Grad-CAM based deep learning analytics for image-level colon disease classification based on graph neural networks and vision transformers.
Authors
Affiliations (4)
Affiliations (4)
- Department of Gastrointestinal Surgery, The First Dongguan Affiliated Hospital, Guangdong Medical University, Dongguan, Guangdong, China.
- Department of Surgery, The First Dongguan Affiliated Hospital, Guangdong Medical University, Dongguan, Guangdong, China.
- School of Artificial Intelligence and Automation, Huazhong University of Science and Technology, Wuhan, China.
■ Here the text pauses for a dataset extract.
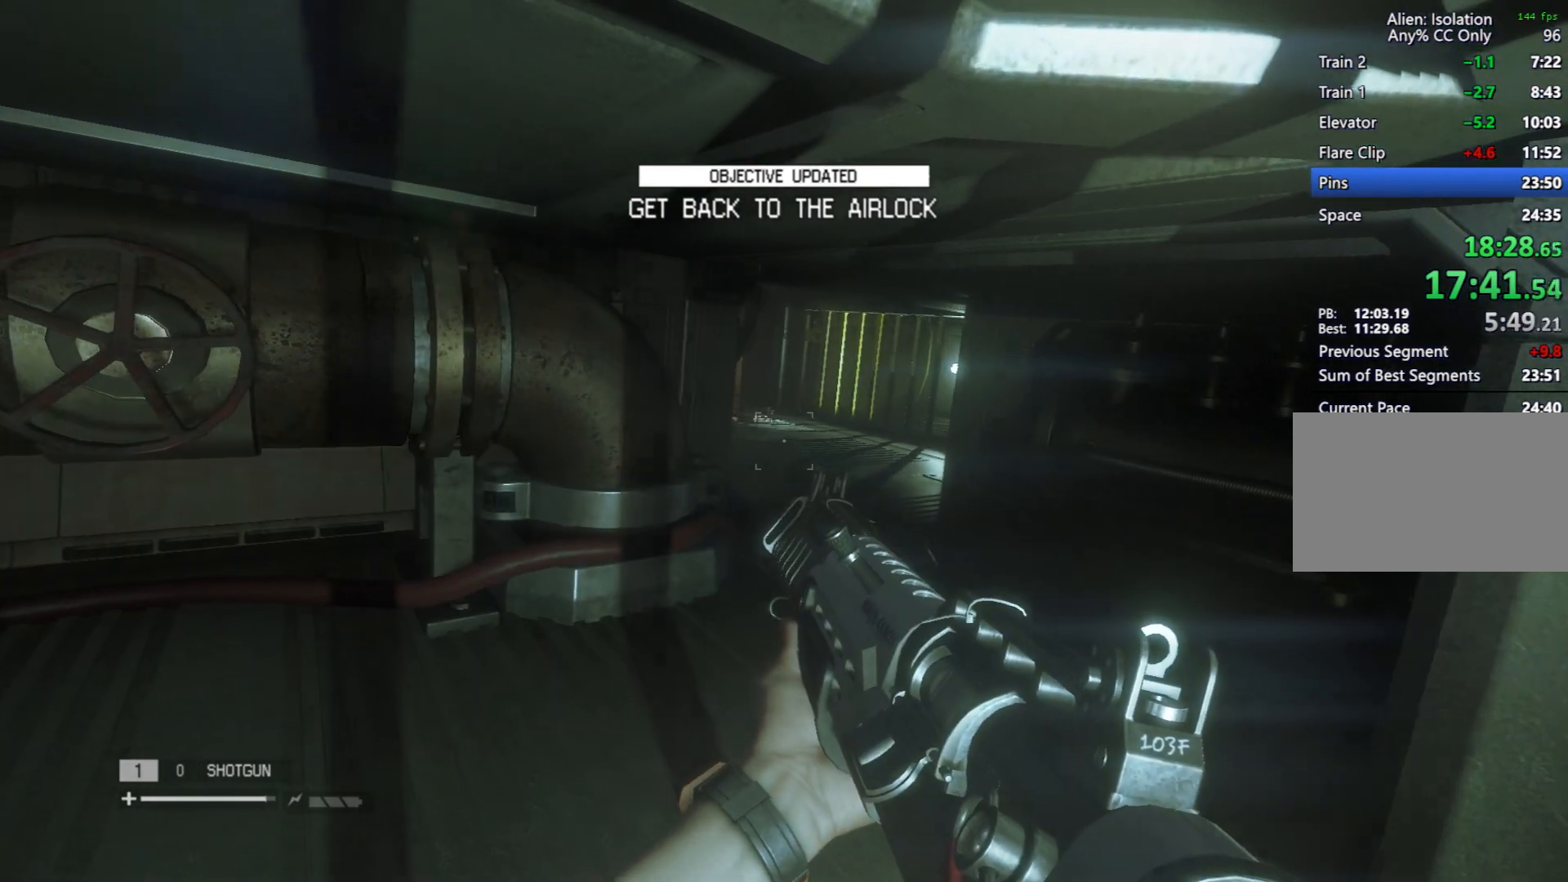
{"keys": [], "mouse": ["right"], "events": []}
- Department of Mechanical Engineering, Division of Biomedical Engineering, University of Saskatchewan, Saskatoon, SK, Canada.
Abstract
Accurate classification of colonoscopic images is essential for early detection and characterization of colorectal diseases. Recent advances in deep learning, particularly transformer-based architectures and graph neural networks (GNNs), provide alternative strategies for modeling global contextual information and relational structures in image representations. This study evaluates transformer-based and graph-based frameworks under a unified experimental protocol for endoscopic colon disease classification. Experiments were conducted on the Kvasir V2 dataset using two primary paradigms: (i) a Vision Transformer (ViT) with selective fine-tuning and learning-rate scheduling, and (ii) a CNN-GNN pipeline integrating image embeddings with graph construction strategies (cosine similarity, k-nearest neighbors, and epsilon-radius graphs) and multiple GNN architectures. Performance was evaluated using accuracy, precision, recall, and macro-F1 score, with Grad-CAM used for qualitative interpretability analysis. The selectively fine-tuned Vision Transformer achieved 94.6% accuracy with a macro-F1 score of 0.94. The best graph-based configuration (ViT embeddings with epsilon graph and GIN aggregation) achieved 92% accuracy and 0.92 macro-F1 score. Transformer-based contextual modeling provides strong discriminative capability for image-level colon disease classification, while graph-based relational modeling offers competitive performance when paired with high-quality embeddings.